### ASSIGNED TASK
Put every line of the records below into a numbered list, skipping blank lines and leaving the pictures out.

### GIVEN DATA
● ● ● ●

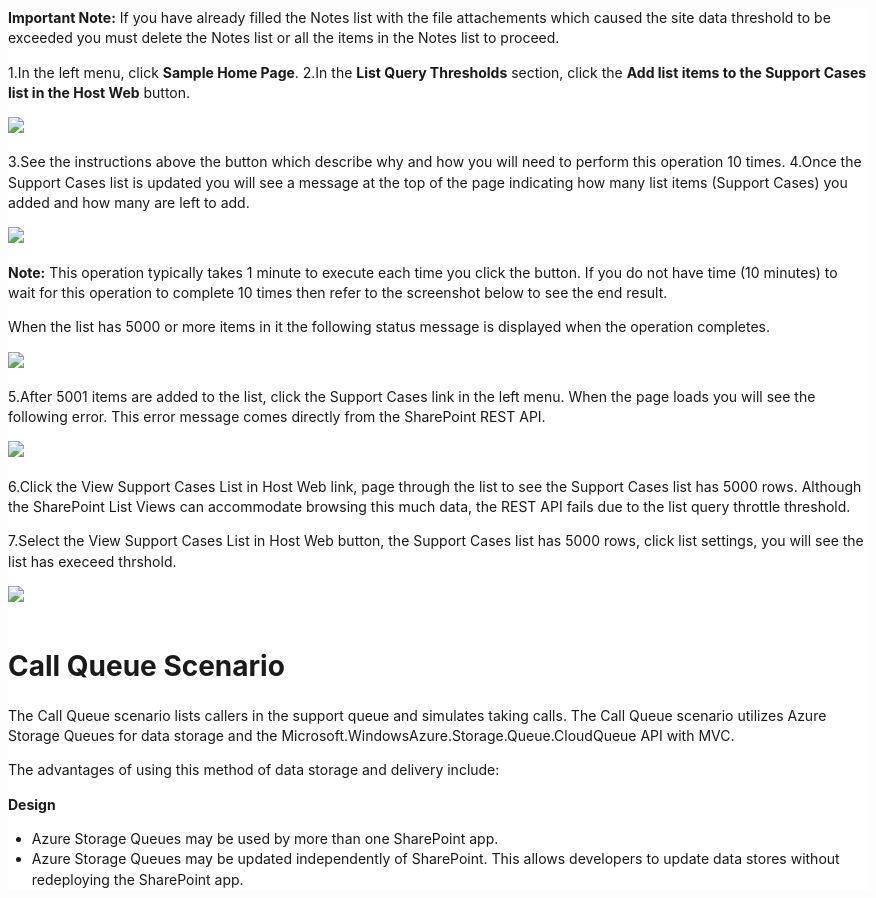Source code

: **Important Note:** If you have already filled the Notes list with the file attachements which caused the site data threshold to be exceeded you must delete the Notes list or all the items in the Notes list to proceed.

1.In the left menu, click **Sample Home Page**.
2.In the **List Query Thresholds** section, click the **Add list items to the Support Cases list in the Host Web** button.

![](http://i.imgur.com/I0zm9Lj.png)
 
3.See the instructions above the button which describe why and how you will need to perform this operation 10 times.
4.Once the Support Cases list is updated you will see a message at the top of the page indicating how many list items (Support Cases) you added and how many are left to add.

![](http://i.imgur.com/C6k7jby.png)
 
**Note:** This operation typically takes 1 minute to execute each time you click the button.  If you do not have time (10 minutes) to wait for this operation to complete 10 times then refer to the screenshot below to see the end result.

When the list has 5000 or more items in it the following status message is displayed when the operation completes.

![](http://i.imgur.com/2qnERtl.png)
 
5.After 5001 items are added to the list, click the Support Cases link in the left menu.  When the page loads you will see the following error.  This error message comes directly from the SharePoint REST API.  

![](http://i.imgur.com/d61W1LK.png)

6.Click the View Support Cases List in Host Web link, page through the list to see the Support Cases list has 5000 rows.  Although the SharePoint List Views can accommodate browsing this much data, the REST API fails due to the list query throttle threshold.

7.Select the View Support Cases List in Host Web button, the Support Cases list has 5000 rows, click list settings, you will see the list has execeed thrshold.

![](http://i.imgur.com/SemCDxj.png)


# Call Queue Scenario #
The Call Queue scenario lists callers in the support queue and simulates taking calls.  The Call Queue scenario utilizes Azure Storage Queues for data storage and the Microsoft.WindowsAzure.Storage.Queue.CloudQueue API with MVC.

The advantages of using this method of data storage and delivery include:

**Design**
- Azure Storage Queues may be used by more than one SharePoint app.
- Azure Storage Queues may be updated independently of SharePoint.  This allows developers to update data stores without redeploying the SharePoint app.
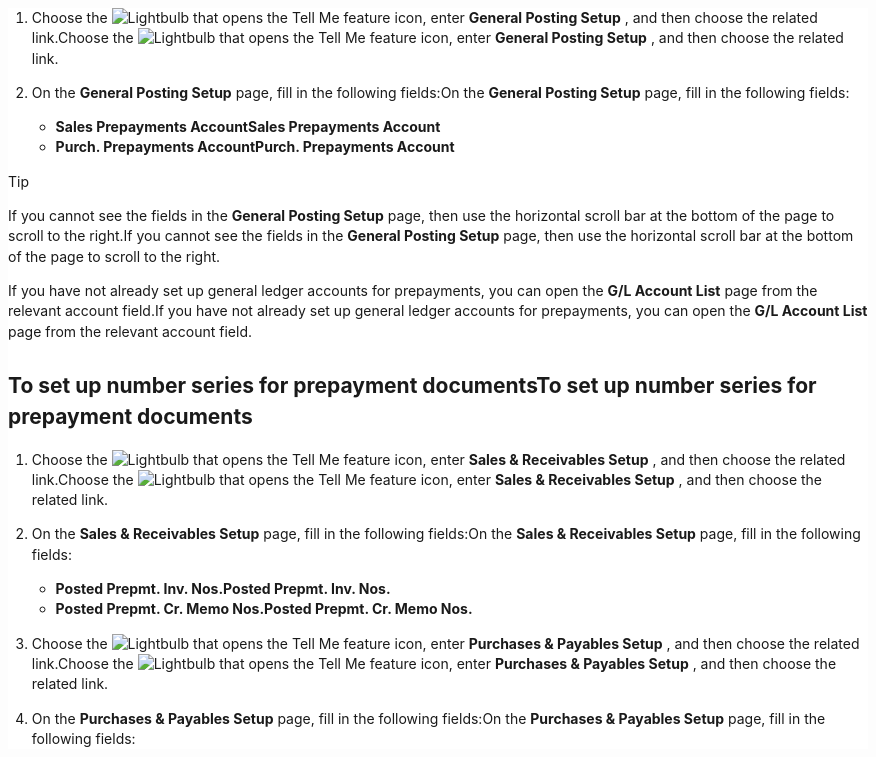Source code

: 1. <span data-ttu-id="f9e7d-128">Choose the ![Lightbulb that opens the Tell Me feature](media/ui-search/search_small.png "Tell me what you want to do") icon, enter **General Posting Setup** , and then choose the related link.</span><span class="sxs-lookup"><span data-stu-id="f9e7d-128">Choose the ![Lightbulb that opens the Tell Me feature](media/ui-search/search_small.png "Tell me what you want to do") icon, enter **General Posting Setup** , and then choose the related link.</span></span>
2. <span data-ttu-id="f9e7d-129">On the **General Posting Setup** page, fill in the following fields:</span><span class="sxs-lookup"><span data-stu-id="f9e7d-129">On the **General Posting Setup** page, fill in the following fields:</span></span>  

    - <span data-ttu-id="f9e7d-130">**Sales Prepayments Account**</span><span class="sxs-lookup"><span data-stu-id="f9e7d-130">**Sales Prepayments Account**</span></span>  
    - <span data-ttu-id="f9e7d-131">**Purch. Prepayments Account**</span><span class="sxs-lookup"><span data-stu-id="f9e7d-131">**Purch. Prepayments Account**</span></span>  

> [!TIP]
> <span data-ttu-id="f9e7d-132">If you cannot see the fields in the **General Posting Setup** page, then use the horizontal scroll bar at the bottom of the page to scroll to the right.</span><span class="sxs-lookup"><span data-stu-id="f9e7d-132">If you cannot see the fields in the **General Posting Setup** page, then use the horizontal scroll bar at the bottom of the page to scroll to the right.</span></span>  

<span data-ttu-id="f9e7d-133">If you have not already set up general ledger accounts for prepayments, you can open the **G/L Account List** page from the relevant account field.</span><span class="sxs-lookup"><span data-stu-id="f9e7d-133">If you have not already set up general ledger accounts for prepayments, you can open the **G/L Account List** page from the relevant account field.</span></span>  

## <a name="to-set-up-number-series-for-prepayment-documents"></a><span data-ttu-id="f9e7d-134">To set up number series for prepayment documents</span><span class="sxs-lookup"><span data-stu-id="f9e7d-134">To set up number series for prepayment documents</span></span>  

1. <span data-ttu-id="f9e7d-135">Choose the ![Lightbulb that opens the Tell Me feature](media/ui-search/search_small.png "Tell me what you want to do") icon, enter **Sales & Receivables Setup** , and then choose the related link.</span><span class="sxs-lookup"><span data-stu-id="f9e7d-135">Choose the ![Lightbulb that opens the Tell Me feature](media/ui-search/search_small.png "Tell me what you want to do") icon, enter **Sales & Receivables Setup** , and then choose the related link.</span></span>
2. <span data-ttu-id="f9e7d-136">On the **Sales & Receivables Setup** page, fill in the following fields:</span><span class="sxs-lookup"><span data-stu-id="f9e7d-136">On the **Sales & Receivables Setup** page, fill in the following fields:</span></span>  

   - <span data-ttu-id="f9e7d-137">**Posted Prepmt. Inv. Nos.**</span><span class="sxs-lookup"><span data-stu-id="f9e7d-137">**Posted Prepmt. Inv. Nos.**</span></span>
   - <span data-ttu-id="f9e7d-138">**Posted Prepmt. Cr. Memo Nos.**</span><span class="sxs-lookup"><span data-stu-id="f9e7d-138">**Posted Prepmt. Cr. Memo Nos.**</span></span>

1. <span data-ttu-id="f9e7d-139">Choose the ![Lightbulb that opens the Tell Me feature](media/ui-search/search_small.png "Tell me what you want to do") icon, enter **Purchases & Payables Setup** , and then choose the related link.</span><span class="sxs-lookup"><span data-stu-id="f9e7d-139">Choose the ![Lightbulb that opens the Tell Me feature](media/ui-search/search_small.png "Tell me what you want to do") icon, enter **Purchases & Payables Setup** , and then choose the related link.</span></span>
2. <span data-ttu-id="f9e7d-140">On the **Purchases & Payables Setup** page, fill in the following fields:</span><span class="sxs-lookup"><span data-stu-id="f9e7d-140">On the **Purchases & Payables Setup** page, fill in the following fields:</span></span>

● ● ● ●

### EXERCISE ANSWER
1. Source code
2. : **Important Note:** If you have already filled the Notes list with the file attachements which caused the site data threshold to be exceeded you must delete the Notes list or all the items in the Notes list to proceed.
3. 1.In the left menu, click **Sample Home Page**.
4. 2.In the **List Query Thresholds** section, click the **Add list items to the Support Cases list in the Host Web** button.
5. ![](http://i.imgur.com/I0zm9Lj.png)
6. 3.See the instructions above the button which describe why and how you will need to perform this operation 10 times.
7. 4.Once the Support Cases list is updated you will see a message at the top of the page indicating how many list items (Support Cases) you added and how many are left to add.
8. ![](http://i.imgur.com/C6k7jby.png)
9. **Note:** This operation typically takes 1 minute to execute each time you click the button.  If you do not have time (10 minutes) to wait for this operation to complete 10 times then refer to the screenshot below to see the end result.
10. When the list has 5000 or more items in it the following status message is displayed when the operation completes.
11. ![](http://i.imgur.com/2qnERtl.png)
12. 5.After 5001 items are added to the list, click the Support Cases link in the left menu.  When the page loads you will see the following error.  This error message comes directly from the SharePoint REST API.  
13. ![](http://i.imgur.com/d61W1LK.png)
14. 6.Click the View Support Cases List in Host Web link, page through the list to see the Support Cases list has 5000 rows.  Although the SharePoint List Views can accommodate browsing this much data, the REST API fails due to the list query throttle threshold.
15. 7.Select the View Support Cases List in Host Web button, the Support Cases list has 5000 rows, click list settings, you will see the list has execeed thrshold.
16. ![](http://i.imgur.com/SemCDxj.png)
17. # Call Queue Scenario #
18. The Call Queue scenario lists callers in the support queue and simulates taking calls.  The Call Queue scenario utilizes Azure Storage Queues for data storage and the Microsoft.WindowsAzure.Storage.Queue.CloudQueue API with MVC.
19. The advantages of using this method of data storage and delivery include:
20. **Design**
21. - Azure Storage Queues may be used by more than one SharePoint app.
22. - Azure Storage Queues may be updated independently of SharePoint.  This allows developers to update data stores without redeploying the SharePoint app.
23. Source code
24. : 1. <span data-ttu-id="f9e7d-128">Choose the ![Lightbulb that opens the Tell Me feature](media/ui-search/search_small.png "Tell me what you want to do") icon, enter **General Posting Setup** , and then choose the related link.</span><span class="sxs-lookup"><span data-stu-id="f9e7d-128">Choose the ![Lightbulb that opens the Tell Me feature](media/ui-search/search_small.png "Tell me what you want to do") icon, enter **General Posting Setup** , and then choose the related link.</span></span>
25. 2. <span data-ttu-id="f9e7d-129">On the **General Posting Setup** page, fill in the following fields:</span><span class="sxs-lookup"><span data-stu-id="f9e7d-129">On the **General Posting Setup** page, fill in the following fields:</span></span>  
26.     - <span data-ttu-id="f9e7d-130">**Sales Prepayments Account**</span><span class="sxs-lookup"><span data-stu-id="f9e7d-130">**Sales Prepayments Account**</span></span>  
27.     - <span data-ttu-id="f9e7d-131">**Purch. Prepayments Account**</span><span class="sxs-lookup"><span data-stu-id="f9e7d-131">**Purch. Prepayments Account**</span></span>  
28. > [!TIP]
29. > <span data-ttu-id="f9e7d-132">If you cannot see the fields in the **General Posting Setup** page, then use the horizontal scroll bar at the bottom of the page to scroll to the right.</span><span class="sxs-lookup"><span data-stu-id="f9e7d-132">If you cannot see the fields in the **General Posting Setup** page, then use the horizontal scroll bar at the bottom of the page to scroll to the right.</span></span>  
30. <span data-ttu-id="f9e7d-133">If you have not already set up general ledger accounts for prepayments, you can open the **G/L Account List** page from the relevant account field.</span><span class="sxs-lookup"><span data-stu-id="f9e7d-133">If you have not already set up general ledger accounts for prepayments, you can open the **G/L Account List** page from the relevant account field.</span></span>  
31. ## <a name="to-set-up-number-series-for-prepayment-documents"></a><span data-ttu-id="f9e7d-134">To set up number series for prepayment documents</span><span class="sxs-lookup"><span data-stu-id="f9e7d-134">To set up number series for prepayment documents</span></span>  
32. 1. <span data-ttu-id="f9e7d-135">Choose the ![Lightbulb that opens the Tell Me feature](media/ui-search/search_small.png "Tell me what you want to do") icon, enter **Sales & Receivables Setup** , and then choose the related link.</span><span class="sxs-lookup"><span data-stu-id="f9e7d-135">Choose the ![Lightbulb that opens the Tell Me feature](media/ui-search/search_small.png "Tell me what you want to do") icon, enter **Sales & Receivables Setup** , and then choose the related link.</span></span>
33. 2. <span data-ttu-id="f9e7d-136">On the **Sales & Receivables Setup** page, fill in the following fields:</span><span class="sxs-lookup"><span data-stu-id="f9e7d-136">On the **Sales & Receivables Setup** page, fill in the following fields:</span></span>  
34.    - <span data-ttu-id="f9e7d-137">**Posted Prepmt. Inv. Nos.**</span><span class="sxs-lookup"><span data-stu-id="f9e7d-137">**Posted Prepmt. Inv. Nos.**</span></span>
35.    - <span data-ttu-id="f9e7d-138">**Posted Prepmt. Cr. Memo Nos.**</span><span class="sxs-lookup"><span data-stu-id="f9e7d-138">**Posted Prepmt. Cr. Memo Nos.**</span></span>
36. 1. <span data-ttu-id="f9e7d-139">Choose the ![Lightbulb that opens the Tell Me feature](media/ui-search/search_small.png "Tell me what you want to do") icon, enter **Purchases & Payables Setup** , and then choose the related link.</span><span class="sxs-lookup"><span data-stu-id="f9e7d-139">Choose the ![Lightbulb that opens the Tell Me feature](media/ui-search/search_small.png "Tell me what you want to do") icon, enter **Purchases & Payables Setup** , and then choose the related link.</span></span>
37. 2. <span data-ttu-id="f9e7d-140">On the **Purchases & Payables Setup** page, fill in the following fields:</span><span class="sxs-lookup"><span data-stu-id="f9e7d-140">On the **Purchases & Payables Setup** page, fill in the following fields:</span></span>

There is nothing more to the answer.